Genética pode definir eficácia de vacinas contra a Covid-19

A imunidade de rebanho seria uma das principais medidas para a proteção do grupo deficiente, revelando a importância da imunização em massa

Imagem: Reprodução

Estudos internacionais identificaram, aproximadamente, 13 genes que facilitam a ocorrência dos casos mais graves de Covid-19. Estes genes, ainda, podem determinar a eficácia ou não de vacinas contra o vírus no organismo, conforme revela pesquisa da USP com o Covid Human Genetic Effort, grupo internacional de pesquisas genéticas e Sars-Covid-2.

De acordo com Antonio Condino Neto, professor titular do Instituto de Ciências Biomédicas da USP (ICB) e um dos responsáveis pela pesquisa, o ponto de partida para a investigação da suscetibilidade genética ao coronavírus se deu com a identificação de casos nos quais, distanciando-se do usual, jovens aparentemente saudáveis enfrentavam um quadro clínico mais grave da doença. “A resposta imune implica na presença de citocinas, proteínas responsáveis por nos defender contra infecções virais, chamadas de interferons”, ele resume. Elas reduzem, por exemplo, febre, dores musculares e tosse, sendo utilizadas em tratamentos contra hepatite B, hepatite C e esclerose múltipla.

Os genes e moléculas associados à suscetibilidade, por sua vez, estão conectados à via dos interferons tipo 1, forma da citocina que induz a célula infectada e células próximas a produzirem outras proteínas que bloqueiam a replicação do vírus. 

Quando tais proteínas apresentam um funcionamento debilitado por questões genéticas, ocorrem os sintomas mais graves da infecção viral, como cardiopatia, inflamação, agressão do pulmão e insuficiência respiratória. “A maioria dessas mutações [genéticas] têm um caráter autossômico dominante. O que é uma grande preocupação, porque este traço genético se transmite com muita facilidade”, Neto diz.

Ainda, um segundo grupo de indivíduos não apresenta um bom funcionamento da via em decorrência da presença de autoanticorpos — anticorpos que atacam células e tecidos do próprio corpo —, neutralizando o efeito dos interferons tipo 1. Assim, o organismo do paciente se vê boicotado pelo próprio sistema imune. Uma das consequências próximas é a demanda por um estudo clínico que estude a eficácia da reposição dessas citocinas, de modo que o sistema imunológico passe a enfrentar a infecção.

“Outro problema: se existem pessoas que são geneticamente suscetíveis e que têm um problema na via do interferon do tipo 1, a vacina pode não funcionar para elas”, o pesquisador destaca. Além de medicamentos de reposição de anticorpos sintéticos, a imunidade de rebanho seria uma das principais medidas para a proteção do grupo deficiente, por isso a importância da vacinação em massa.

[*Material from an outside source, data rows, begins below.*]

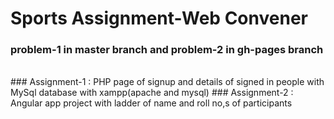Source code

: # Sports Assignment-Web Convener
### problem-1 in master branch and problem-2 in gh-pages branch
<br>
### Assignment-1 : PHP page of signup and details of signed in people with MySql database with xampp(apache and mysql)
### Assignment-2 : Angular app project with ladder of name and roll no,s of participants
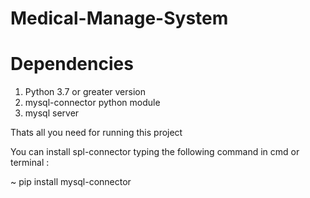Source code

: # Medical-Manage-System

# Dependencies

1. Python 3.7 or greater version 
2. mysql-connector python module 
3. mysql server

Thats all you need for running this project

You can install spl-connector typing the following command in cmd or terminal :
  
  ~ pip install mysql-connector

No primeiro caso, Antonio enfatiza que o nível de controle de qualidade deve ser alto. 

“Vamos imaginar que o sistema imune seja um motor, e que o combustível seja a vacina. Não adianta você usar combustível para ligar um motor que esteja faltando peças. Ele não vai funcionar”, explica. Não há contraindicações maiores para o uso das vacinas, iniciado em 17 de janeiro no país, mas a comunidade médica deverá ficar atenta quanto a sua eficácia particular. 

Segundo o professor, no Brasil, a discussão envolvendo o uso de medicamentos politicamente controversos e sem provas de eficácia contra a doença ocasionou no atraso de pesquisas mais concretas. “Sabendo que existe uma suscetibilidade genética e resposta autoimune, uma primeira coisa que nós poderíamos desenvolver são kits diagnósticos rápidos, para saber se a pessoa apresenta ou não esse tipo de problema”, ele sinaliza. 

Em relação à terapia de plasma convalescente, isto é, a transfusão de sangue entre uma pessoa recuperada de Covid-19 para outra que ainda luta contra o vírus, Neto defende que é necessário reconhecer se o plasma doado apresenta autoanticorpos derivados de mutações genéticas. “Na vontade de ajudar o paciente, você acaba o prejudicando e transmitindo autoanticorpos para ele. Não dá para continuar fazendo terapia de plasma convalescente assim, às cegas.”

Antonio, por fim, alerta para as complicações tardias derivadas do coronavírus. Com o passar do tempo, é provável o surgimento de pacientes com insuficiência renal crônica; homens estéreis — o vírus da caxumba, por exemplo afeta os testículos, interferindo na fertilidade masculina —; pessoas com cardiopatia e, em crianças, o desenvolvimento de uma síndrome inflamatória multissistêmica na vasculatura, semelhante à Leishmaniose visceral. Com novas variantes do vírus sendo descobertas, a incerteza aumenta. “Ainda tem muito chão pela frente até a gente chegar em soluções definitivas”, conclui.